What Tom says in his video is entirely true, which is that we only know of one place where there is life. The question then becomes, is there something about life that makes it more valuable than the rest of the universe. To which I think subjectively, 'Yeah, of course, I mean, I prefer there to be life on earth than not.' But is there objectively? I don't know!
It depends on what the definition of good and bad is, or is good and bad something created by life?

Or 'interesting', is the concept of interesting something that is created by life, you know it's not an objective quality. You can't quantify interestingness and put it on a scale and do delta-i and find out how interestingness changes over time. 

So maybe we should be trying that, that would be really interesting if we tried that, could we do that? I'm in favor of trying to find a way to quantify interestingness in a physical property, such as mass. We would need a new particle you know, the particle of interestingness, and then they'd be searching for that and have to build a whole new particle accelerator... but I'm still in favor of it! 

I think of a time where we kind of disagree, a little bit, and it's basically semantics. I don't think we matter cosmically, I think we matter to each other. I don't think the universe cares about us.
That is where this, thought, this feeling of insignificance comes from, where we realize that there's this giant universe, and we are a tiny, tiny, tiny, in terms of the amount of volume, we are certainly a very tiny part of it. In terms of the amount of interestingness, we may be a fairly large part of it, I don't know. But we can't quantify, nor can we measure it in other places.

So we're stuck on that! But what I do know is that the universe doesn't care about us. We care about us. We care about each other, we care about interestingness, we care about the planet, we care about life. 

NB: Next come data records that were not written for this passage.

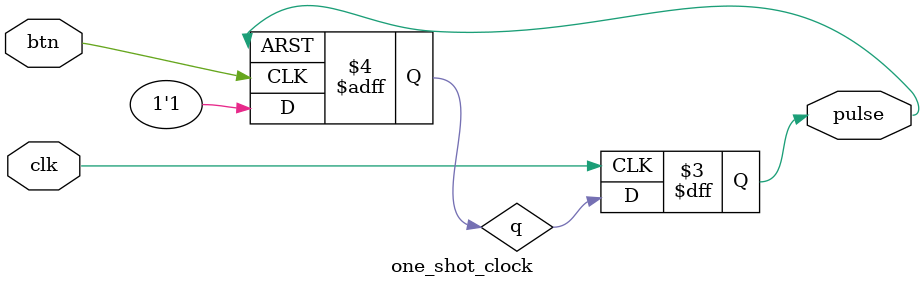
<source format=v>
module one_shot_clock(
    input clk,
    input btn,
    output reg pulse
);

reg q;

always @(posedge btn or posedge pulse) begin
    if (pulse) begin
        q <= 0;
    end else begin
        q <= 1;
    end
end

always @(posedge clk) begin
    pulse <= q;
end

endmodule
</source>
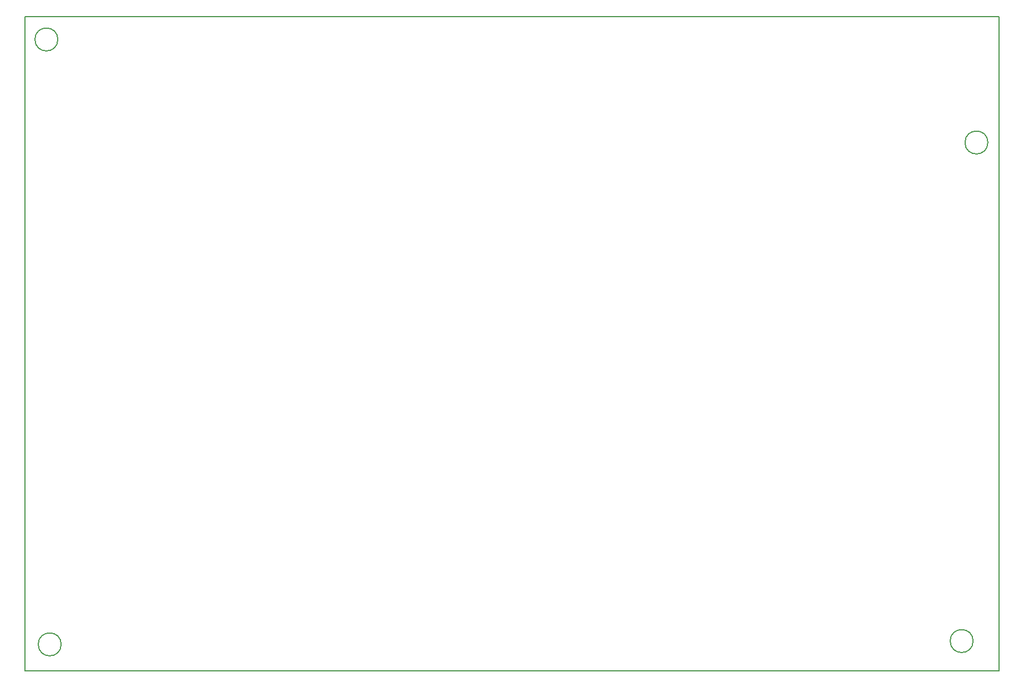
<source format=gbr>
%TF.GenerationSoftware,KiCad,Pcbnew,(6.0.5)*%
%TF.CreationDate,2023-02-13T18:15:34+09:00*%
%TF.ProjectId,23_batt_pcb,32335f62-6174-4745-9f70-63622e6b6963,rev?*%
%TF.SameCoordinates,Original*%
%TF.FileFunction,Profile,NP*%
%FSLAX46Y46*%
G04 Gerber Fmt 4.6, Leading zero omitted, Abs format (unit mm)*
G04 Created by KiCad (PCBNEW (6.0.5)) date 2023-02-13 18:15:34*
%MOMM*%
%LPD*%
G01*
G04 APERTURE LIST*
%TA.AperFunction,Profile*%
%ADD10C,0.150000*%
%TD*%
%TA.AperFunction,Profile*%
%ADD11C,0.200000*%
%TD*%
G04 APERTURE END LIST*
D10*
X78740000Y-34036000D02*
G75*
G03*
X78740000Y-34036000I-1750000J0D01*
G01*
X220698000Y-49784000D02*
G75*
G03*
X220698000Y-49784000I-1750000J0D01*
G01*
D11*
X73736000Y-30556000D02*
X222428000Y-30556000D01*
X222428000Y-30556000D02*
X222428000Y-130556000D01*
X222428000Y-130556000D02*
X73736000Y-130556000D01*
X73736000Y-130556000D02*
X73736000Y-30556000D01*
D10*
X218440000Y-125984000D02*
G75*
G03*
X218440000Y-125984000I-1750000J0D01*
G01*
X79248000Y-126492000D02*
G75*
G03*
X79248000Y-126492000I-1750000J0D01*
G01*
M02*

</source>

The significance of life comes not from outside, it comes from inside. We grant it significance. We grant all our goals and aspirations, we grant them significance- those things are constructions. I'm not saying they're constructions of society- they could very well be our being. Like, we could not live without them! But they would not live without us, so in that sense they're constructions. 
I'm not saying we should get rid of them, they're a huge part of what we are. That relationship between ourselves and each other and our feelings and values, the feeling of the world having a meaning, I think that's all very important to us.

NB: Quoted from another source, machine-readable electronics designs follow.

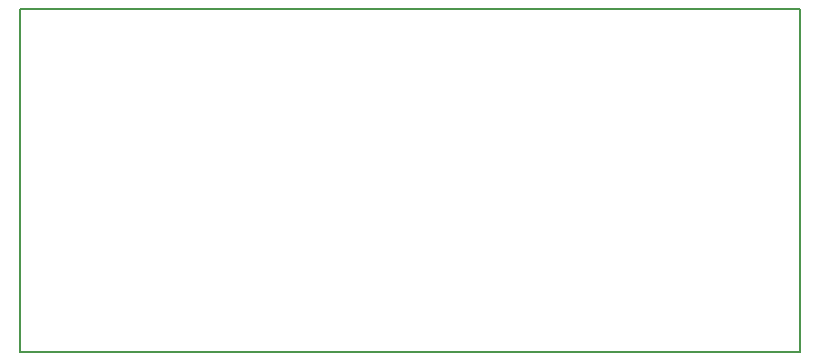
<source format=gko>
G04 This is an RS-274x file exported by *
G04 gerbv version 2.6.0 *
G04 More information is available about gerbv at *
G04 http://gerbv.gpleda.org/ *
G04 --End of header info--*
%MOIN*%
%FSLAX34Y34*%
%IPPOS*%
G04 --Define apertures--*
%ADD10C,0.0039*%
%ADD11C,0.0059*%
G04 --Start main section--*
G54D11*
G01X0000000Y-011417D02*
G01X0025984Y-011417D01*
G01X0000000Y0000000D02*
G01X0000000Y-011417D01*
G01X0025984Y0000000D02*
G01X0000000Y0000000D01*
G01X0025984Y-011417D02*
G01X0025984Y0000000D01*
M02*

</source>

The question of whether or not what's happening on earth in intrinsically valuable... *shrugs*

I would love for there to be a system, and I think there probably are ways of understanding the world in which there is a system, not just religious ones, but where if we're talking about complexity, or the particle of interestingness or whatever,  where you're actually saying that there's an objective reason why the thing that happens on earth is more interesting than the thing that happens on Mars, or the thing that happens on Kepler 22b.

So that's how I'm feeling. And to be honest, the graphic that I posted is the kind of thing that you feel when you look up at the night sky, or you look at the Hubble deep field. And, a Hubble deep field probably would have been a better example of that quote making sense, being like 'Look, this was an empty spot of sky, and now it's full of galaxies', where as this, the pale blue dot, is more of not that image.

But I feel like that conveyed it better somehow. Like it was easier to say, this is earth, whereas the Hubble deep field requires explanation for a lot of people, because you're not familiar with that image... which is insane, you should be!!!

So do we all understand now, do we understand where I'm coming from, where Tom's coming from? If there's no way to understand interestingness and complexity it terms of a value, a physical value, then all value of life comes from life appreciating life. Not from the cosmos appreciating life. And that's how I feel.

Am I done now? 

I'm really looking forward to editing it, I'm not really sure what I said.